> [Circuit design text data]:
- - -

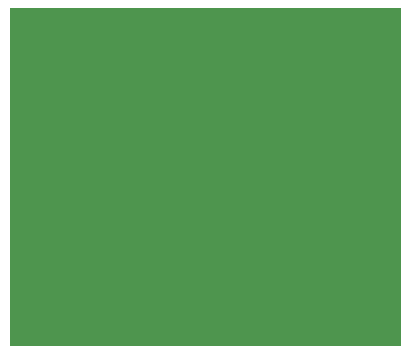
<source format=gbr>
G04 DipTrace 3.3.1.1*
G04 RECU_BLU-Board.gbr*
%MOIN*%
G04 #@! TF.FileFunction,Drawing,Board polygon*
G04 #@! TF.Part,Single*
%FSLAX26Y26*%
G04*
G70*
G90*
G75*
G01*
G04 BoardPoly*
%LPD*%
G36*
X394000Y394000D2*
X1699000D1*
Y1519000D1*
X394000D1*
Y394000D1*
G37*
M02*

</source>
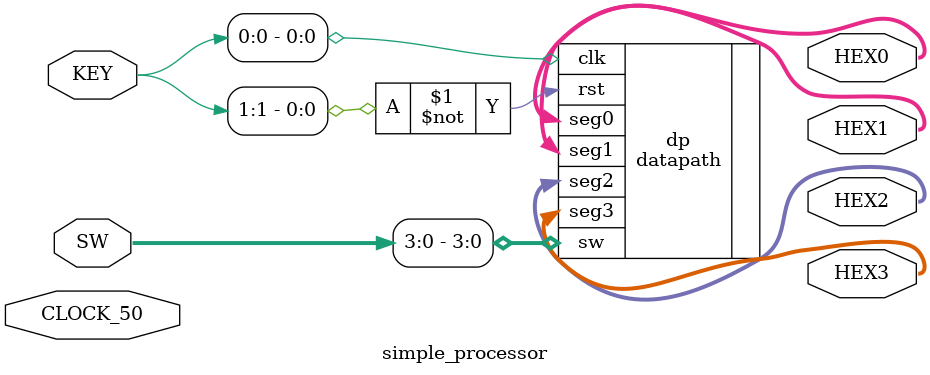
<source format=v>
module simple_processor(SW, HEX0, HEX1, HEX2, HEX3, KEY, CLOCK_50);
	output [6:0] HEX0, HEX1, HEX2, HEX3;
	input [9:0] SW;
	input [3:0] KEY;
	input CLOCK_50;
	
	datapath dp(.clk(KEY[0]), .rst(~KEY[1]), .sw(SW[3:0]), .seg0(HEX0), .seg1(HEX1), .seg2(HEX2), .seg3(HEX3));
endmodule
</source>
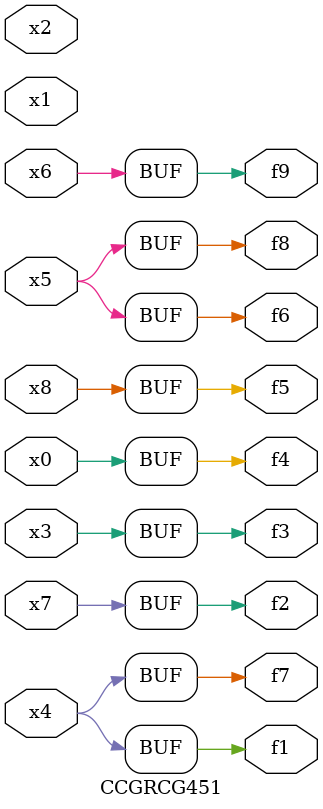
<source format=v>
module CCGRCG451(
	input x0, x1, x2, x3, x4, x5, x6, x7, x8,
	output f1, f2, f3, f4, f5, f6, f7, f8, f9
);
	assign f1 = x4;
	assign f2 = x7;
	assign f3 = x3;
	assign f4 = x0;
	assign f5 = x8;
	assign f6 = x5;
	assign f7 = x4;
	assign f8 = x5;
	assign f9 = x6;
endmodule

</source>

- - -

> [Your assignment]: Pictures should not appear in the copy. Write out exactly the lines above from the first one through the line that contains "output [6:0] HEX0, HEX1, HEX2, HEX3;".

> [Task result]:
<source format=gbr>
G04 DipTrace 3.3.1.1*
G04 RECU_BLU-Board.gbr*
%MOIN*%
G04 #@! TF.FileFunction,Drawing,Board polygon*
G04 #@! TF.Part,Single*
%FSLAX26Y26*%
G04*
G70*
G90*
G75*
G01*
G04 BoardPoly*
%LPD*%
G36*
X394000Y394000D2*
X1699000D1*
Y1519000D1*
X394000D1*
Y394000D1*
G37*
M02*

</source>
<source format=v>
module simple_processor(SW, HEX0, HEX1, HEX2, HEX3, KEY, CLOCK_50);
	output [6:0] HEX0, HEX1, HEX2, HEX3;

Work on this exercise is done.